Laser surgery for TTTS

Article

Fetoscopic laser coagulation of placental vascular anastomoses is significantly more effective than serial amnioreduction for severe twin-to-twin transfusion syndrome (TTTS) at midgestation, according to a study that ended early because of the clear benefit.

The randomized multicenter trial conducted in Europe involved 142 pregnant women. Compared with the amnioreduction group, the women receiving laser surgery had a significantly higher rate of survival of at least one twin to 28 days of age (76% vs 56%) and to 6 months of age (76% vs 51%).
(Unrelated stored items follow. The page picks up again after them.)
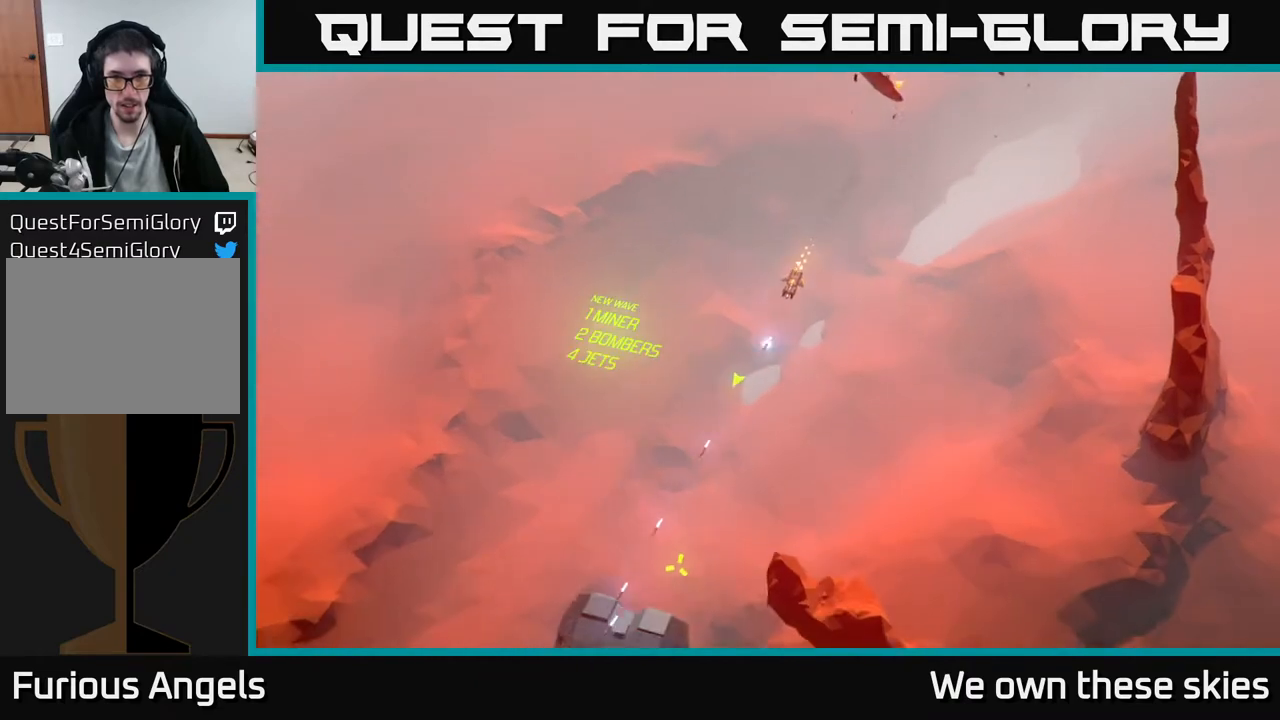
{"buttons": [], "left_stick": "center", "events": [[500, "left_stick", "center"]]}
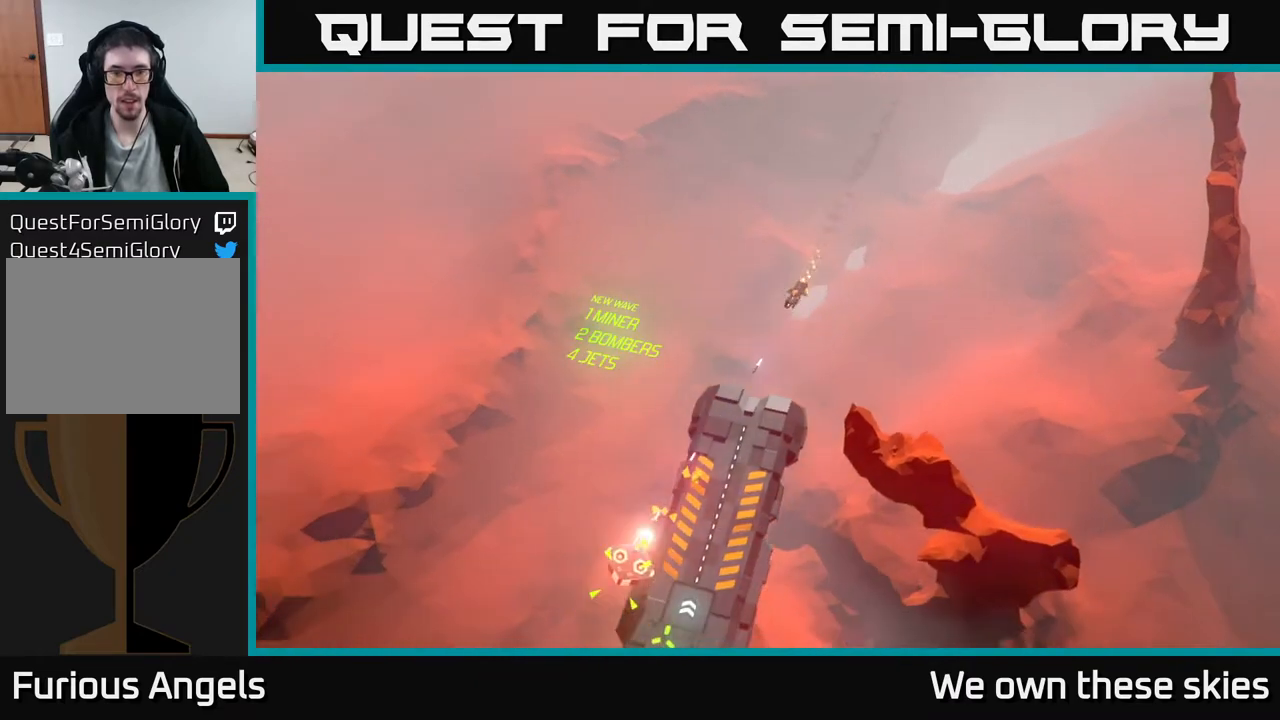
{"buttons": [], "left_stick": "up", "events": [[450, "left_stick", "up"]]}
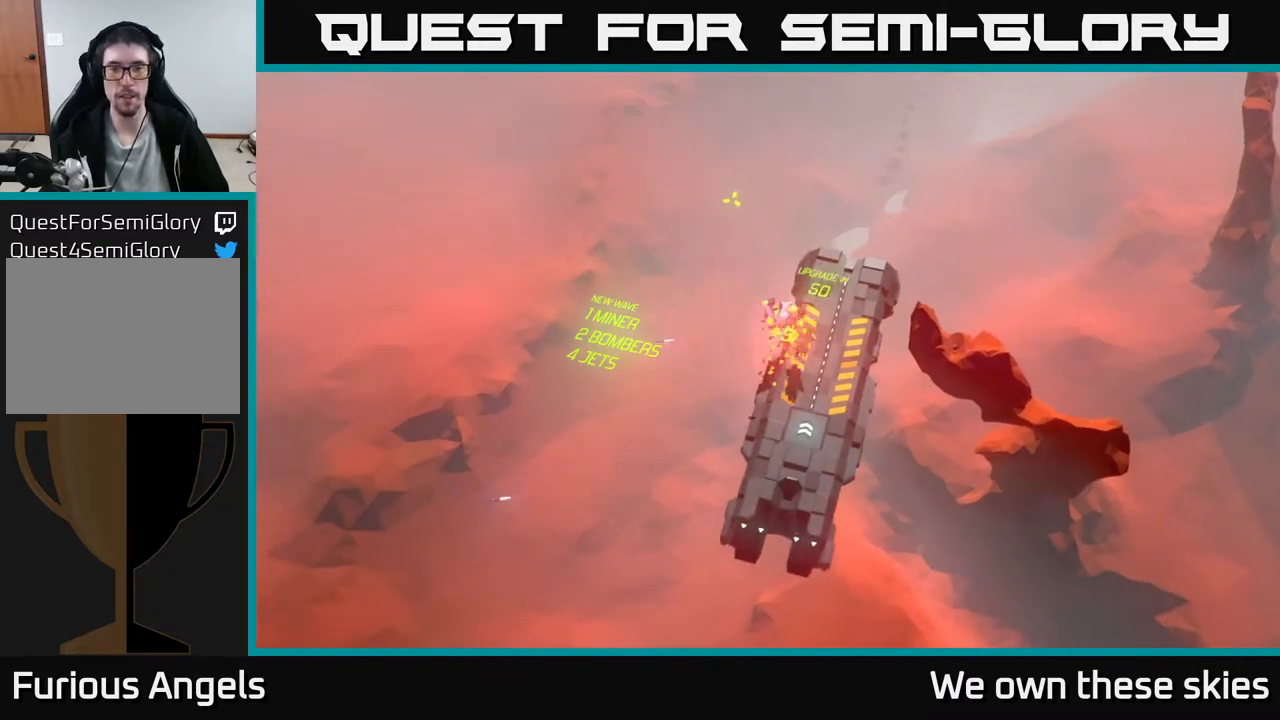
{"buttons": [], "left_stick": "up-left", "events": [[333, "left_stick", "up-left"]]}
In addition, the infants in the laser group were less than half as likely as infants in the amnioreduction group to develop cystic periventricular leukomalacia (6% vs 14%), were far less likely to have neurologic complications by 6 months of age (31% vs. 52%), had higher birthweights (1,757 g vs. 1,359 g), and were born 4 weeks later (median 33 weeks vs. 29 weeks).

While 11 women in the amnioreduction group requested and underwent pregnancy termination between 21 and 25 weeks' gestation (usually because of severe fetal complications), none in the laser group did so. The rate of pregnancy loss within 7 days of the procedure was higher in the laser group, but not significantly so.

The reason for the laser procedure's greater success seems to stem from its attempt to address the cause of TTTS, rather than amnioreduction's band-aid approach of preventing preterm delivery related to polyhydramnios and improving fetal hemodynamics by decreasing pressure on the placental surface.

The authors of an editorial in the same issue of New England Journal of Medicine concluded that perhaps the "simpler, safer, but less effective procedures, such as amnioreduction and septostomy, are preferred for cases with a good prognosis, and that technically challenging procedures, such as cord occlusion and laser therapy . . . should be reserved for cases with a poor prognosis."

Senat MV, Deprest J, Boulvain M, et al. Endoscopic laser surgery versus serial amnioreduction for severe twin-to-twin transfusion syndrome. N Engl J Med. 2004;351:136-144.

Fisk NM, Galea P. Twin–twin transfusion—As good as it gets? N Engl J Med. 2004;351:2.